WordNet might be a good place to start , you would probably use all "instance" words as words that should normally be removed from messages as you anonymize / clear them. (You might also want to store the words "no instance" in a separate table / wordlist "more likely to be fine"). Perhaps this list will most likely support "version 0.9" of your application.

Ultimately you will want to expand this lexical database of "bad words", for example, to include all university acronyms (CMU, UCSD, DU, MIT, UNC, etc.), sports team names (Celtics, Bruins, Bruins, Red Sox ...) and depending on the area of ​​your posts, additional names of public figures (Wordnet has a few, like George W. Bush or Robert De Niro, but it lacks lesser-known people or people who came to fame more recently: e.g. Barack Obama)

To complement Wordnet, two different types of sources come to mind:

  • traditional online databases
  • ontologies and folk sciences

Examples of the former say "Cities / States by ZIP Code" in the USPS. Examples of the latter are various "lists" drawn up by scientists, organizations or various individuals. It is not possible to provide an exhaustive list of any of these types of sources, but the following should help:



  • DAML.ORG Ontology Catalog
  • Regions and states of the USA an example of the DAML ontology format
  • Open Directory Project Open Source Directory (attention, quickly gets messy)
  • SourceWatch.org example "list of lists: people in journalism / politics"
  • Seach Engine Keywords: " List of Lists ", and use the three or four words that you expect to find in the list you are looking for.

In simpler cases, you can simply load lists, etc., and also "cut and paste". Ontologies will be "burdened" with additional attributes that you need to parse (in the future you may really want these attributes and use ontologies in a more traditional way, for now, capturing lexical objects is all that is needed).

This task of compiling a lexical database can seem daunting. But the 80-20 rule says that 20% of hot words will be 80% of quotes in posts, and so with relatively little effort, you should be able to produce a system that covers 90% + of your use cases.

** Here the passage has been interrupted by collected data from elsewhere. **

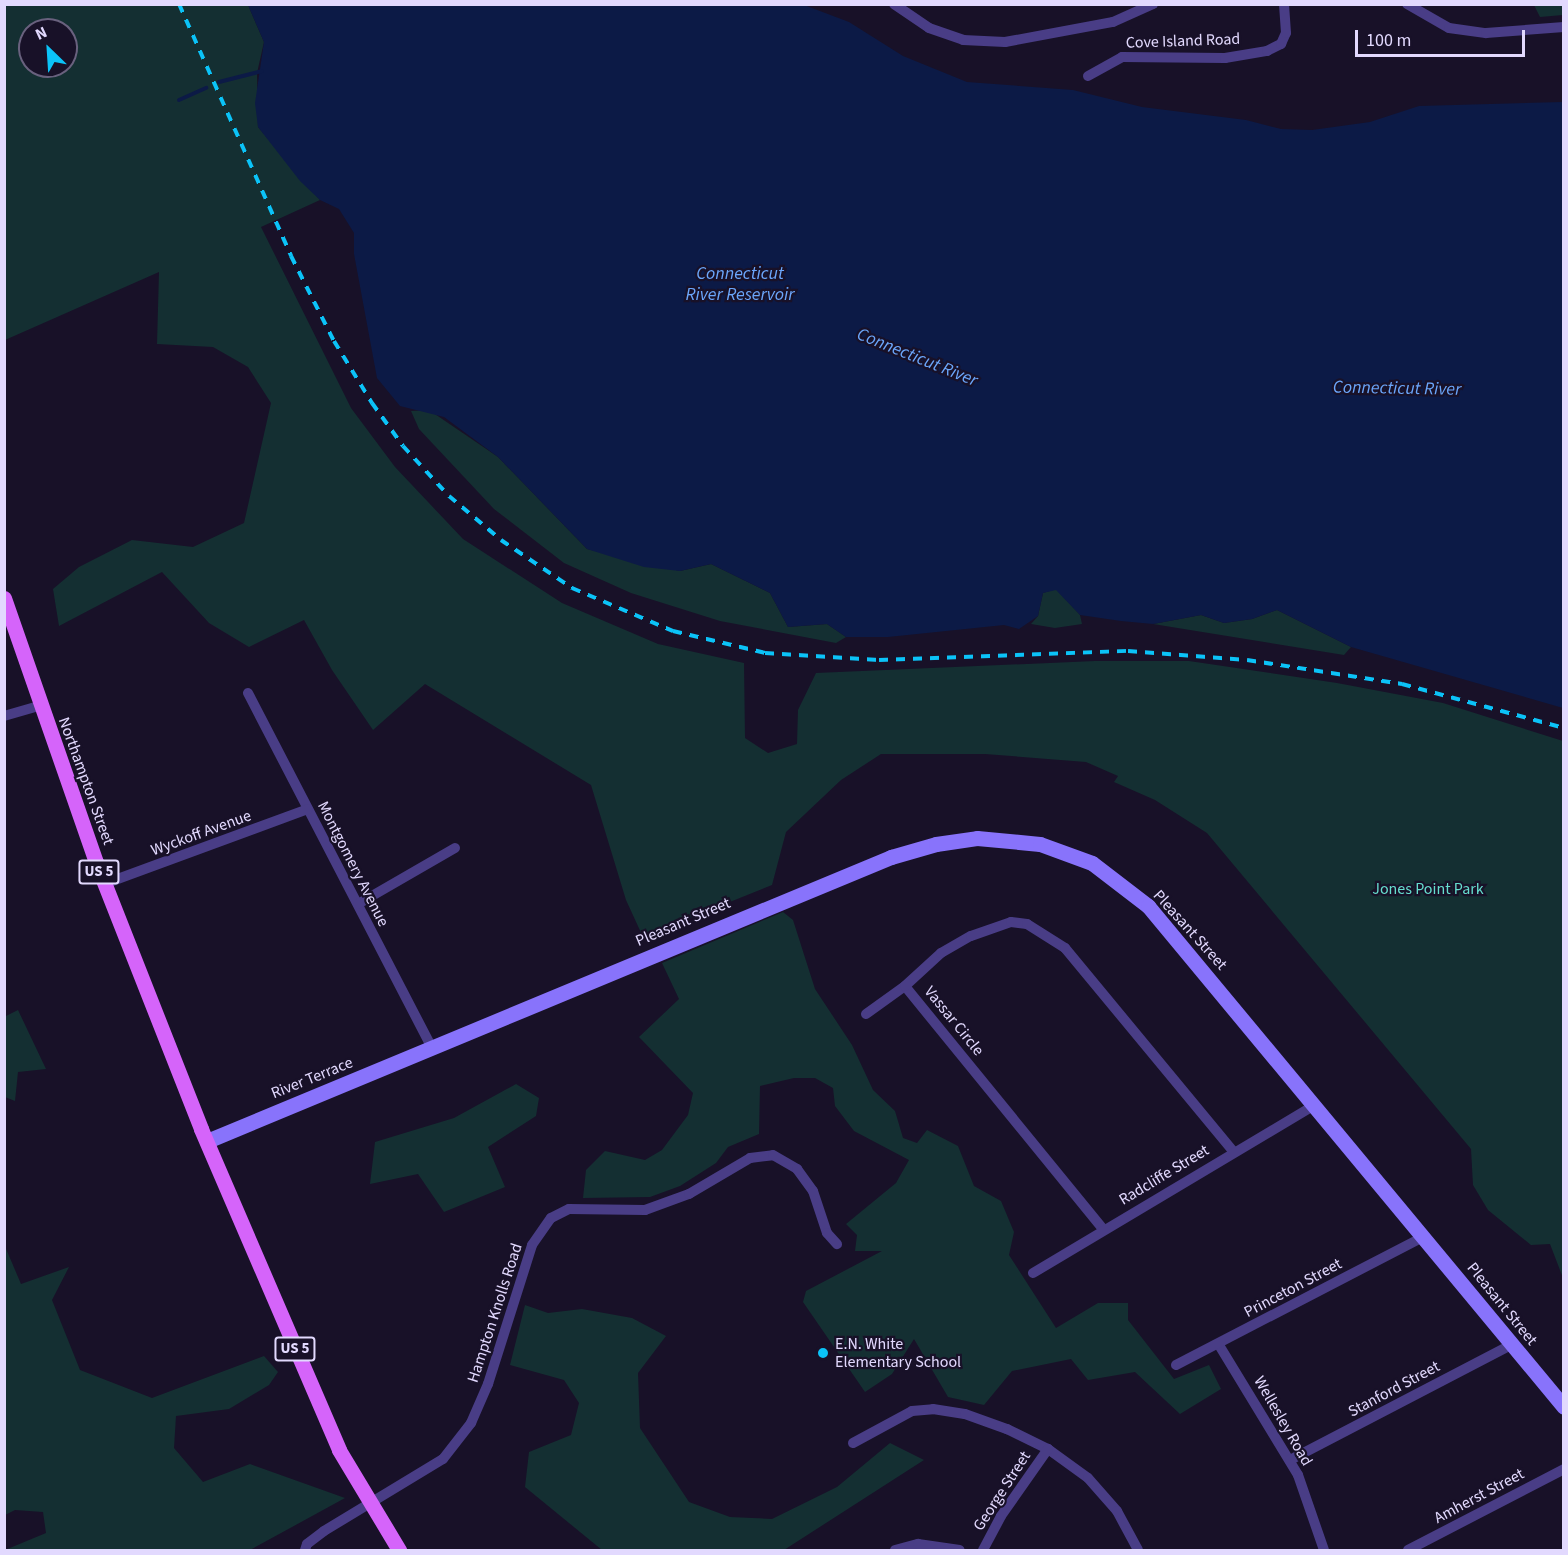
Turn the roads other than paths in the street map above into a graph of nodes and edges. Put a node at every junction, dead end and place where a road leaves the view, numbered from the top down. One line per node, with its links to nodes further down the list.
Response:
1 (894, 4): 2 (street)
2 (1153, 4)
3 (1407, 4): 5 (street)
4 (1289, 5): 6 (street, Cove Island Road)
5 (1563, 27)
6 (1088, 76)
7 (4, 598): 9 (main road, Northampton Street / US 5)
8 (248, 693): 11 (street, Montgomery Avenue)
9 (40, 706): 10 (street); 13 (main road, Northampton Street / US 5)
10 (4, 716)
11 (308, 809): 13 (street, Wyckoff Avenue); 14 (street, Montgomery Avenue)
12 (455, 848): 14 (street)
13 (104, 884): 19 (main road, Northampton Street / US 5)
14 (358, 904): 17 (street, Montgomery Avenue)
15 (905, 986): 16 (street); 20 (street, Vassar Circle); 21 (street, Vassar Circle)
16 (866, 1014)
17 (432, 1048): 18 (street, Pleasant Street); 19 (street, River Terrace)
18 (1313, 1106): 20 (street, Radcliffe Street); 22 (street, Pleasant Street)
19 (207, 1141): 33 (main road, US 5)
20 (1233, 1151): 21 (street, Radcliffe Street)
21 (1103, 1229): 24 (street, Radcliffe Street)
22 (1423, 1237): 25 (street, Princeton Street); 26 (street, Pleasant Street)
23 (837, 1244): 33 (street, Hampton Knolls Road)
24 (1033, 1273)
25 (1219, 1345): 27 (street, Princeton Street); 31 (street, Wellesley Road)
26 (1511, 1345): 28 (street, Pleasant Street); 31 (street, Stanford Street)
27 (1176, 1365)
28 (1563, 1407)
29 (853, 1443): 30 (street)
30 (1048, 1449): 38 (street, George Street); 39 (street)
31 (1290, 1460): 40 (street, Wellesley Road)
32 (1563, 1469): 41 (street, Amherst Street)
33 (371, 1506): 34 (street, Hampton Knolls Road); 35 (main road, US 5)
34 (305, 1551)
35 (399, 1551)
36 (895, 1551): 37 (street)
37 (960, 1551)
38 (983, 1551)
39 (1138, 1551)
40 (1324, 1551)
41 (1408, 1551)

Looking Ahead: Beyond the Hot Word Database
There are many ways to approach this task using various techniques and concepts from Natural Language Processing (NLP). As your project develops in sophistication, you may learn about some of these concepts and possibly implement them. For example, a simple POS tagger comes to mind, as it can help [partially] distinguish between different uses of the "SCREW" token, since your application is discarding offensive words. ("The board of directors wants to screw the pupils" against "The board must be fixed with a minimum of 4 screws per yard."

Before you need these formal NLP techniques, you can use several template-based rules to handle common domain (s) related cases regarding the message type defined for a project. For example, you might consider the following:
- (word) State University
- Senator (Word_Starting_with_Capital letter)
- Words that mix letters and numbers (they are often used to denote errors and bypass the types of filters your projects want to implement)

Another tool that can be useful, particularly at the beginning, would be a system that collects statistical information about the message corpus: word frequency, most common words, most common bigrams (two consecutive words), etc.